В 2015 году ВОЗ в рамках Программы готовности к чрезвычайным ситуациям определила приоритетные вирусные заболевания, требующие первоочередного изучения: геморрагическая лихорадка Крым-Конго, болезни, вызванные вирусами Эбола и Марбург, лихорадка Ласса, ближневосточный респираторный синдром, тяжелый острый респираторный синдром, оба вызываемые коронавирусами, Нипах и лихорадка Рифт-Валли (WHO, 2016). Это лишь короткий список, и в примечании было сказано, что чикунгунья, среди других вирусных заболеваний, тоже должна считаться угрозой, требующей пристального внимания. Конечно, ВОЗ не может предсказать или определить непреложный приоритет вирусов, которые могут появиться в будущем; ближневосточный респираторный синдром не мог попасть в этот список в 2013 году, потому что тогда он был неизвестным о неизвестном. Что попадет в этот открытый и все время пополняющийся список в будущем? На высоте пандемии ВИЧ-1 Энтони Фаучи, ученый и глава Национального института аллергии и инфекционных заболеваний, отметил в одном интервью, что «в 1918 году, когда грипп выкосил от двадцати до пятидесяти миллионов человек во всем мире, а в США – сотни тысяч, люди, жившие в то время, как мне думается, хорошо понимали, что может натворить возникший, словно ниоткуда, микроб. Но прошли десятилетия, и люди забыли об этом. И вот мы имеем СПИД, но люди не думают о том, что это может повториться. Мы до сих пор не покончили с новой эпидемией даже наполовину». Он напомнил нам, что мы не имеем права безмятежно и хладнокровно относиться к угрозе появления следующего пандемического вируса. В будущем мы можем столкнуться с кризисом глобальных масштабов, пока мы боремся за предупреждение и укрощение вирусных заболеваний.
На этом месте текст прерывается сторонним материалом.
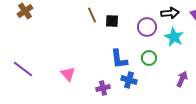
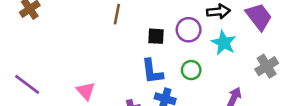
brown line: (92, 15) -> (117, 14), turned 35
black square: (112, 21) -> (156, 36), moved

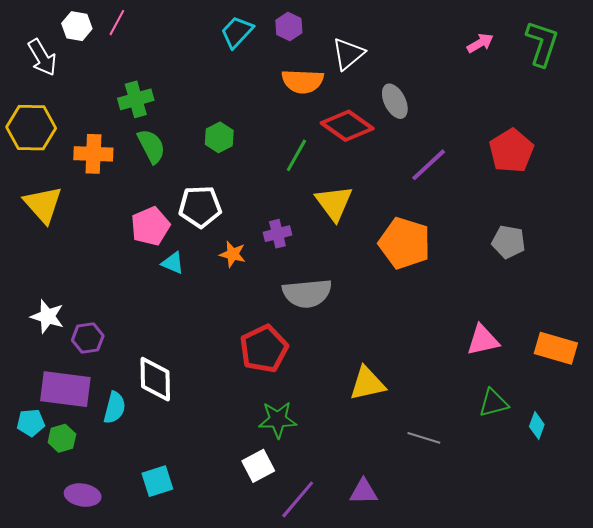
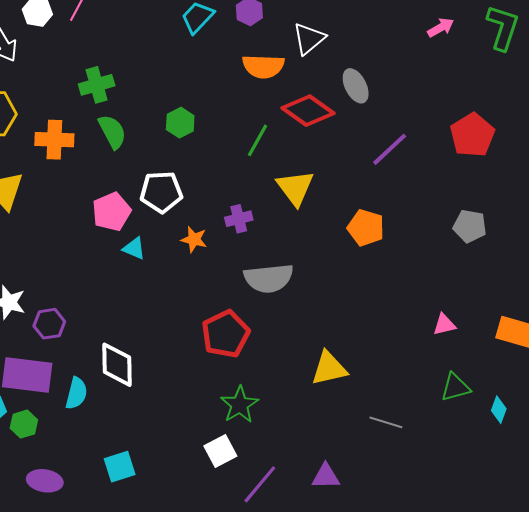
orange pentagon: (405, 243) -> (366, 228), size x0.7
pink triangle: (483, 340) -> (444, 324), size x0.7
green star: (278, 420) -> (240, 405), turned -30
Возможно, наш вид не находится под непосредственной смертельной угрозой, но под такой угрозой находится качество нашей жизни.
Наше глобализованное человеческое общество никогда не встречалось с таким риском, но и никогда не было человечество лучше оснащено для встречи с такими вызовами, когда они появятся. Мы должны надеяться, что медицинская наука будет продолжать осваивать новые головокружительные технологии. Мы полагаемся на социальные структуры, человеческую изобретательность и научные знания нашего вида, надеясь, что они смогут быстро отреагировать и изобрести методы лечения (как, например, были изобретены антиретровирусные лекарства) или надежной вакцинации. Но зависимость рода человеческого от сложных и переплетенных социальных структур является, с другой стороны, нашим самым уязвимым местом. Разрушение социальных структур, социальные возмущения и перевороты могут приводить к резкому росту заболеваемости вирусными инфекциями; «война и инфекционные болезни – это смертоносная парочка» (Connolly, Heymann, 2002). Вирусы – величайшие эволюционные оппортунисты, и неустойчивость и изменчивость нашей реальности требуют нашего прилежания и уважительного отношения к вирусам, если мы не хотим, чтобы они стали непомерным болезненным бременем на плечах человечества. В нашем новом мире мы должны сознавать потенциальные глобальные последствия локальных социальных изменений и политических смут в самых отдаленных частях земного шара. Мы не можем оставаться равнодушными к возникающим зоонозам и новым маскам вирусных заболеваний на отдаленных континентах; сегодня все континенты являются задним двором объединенного человечества.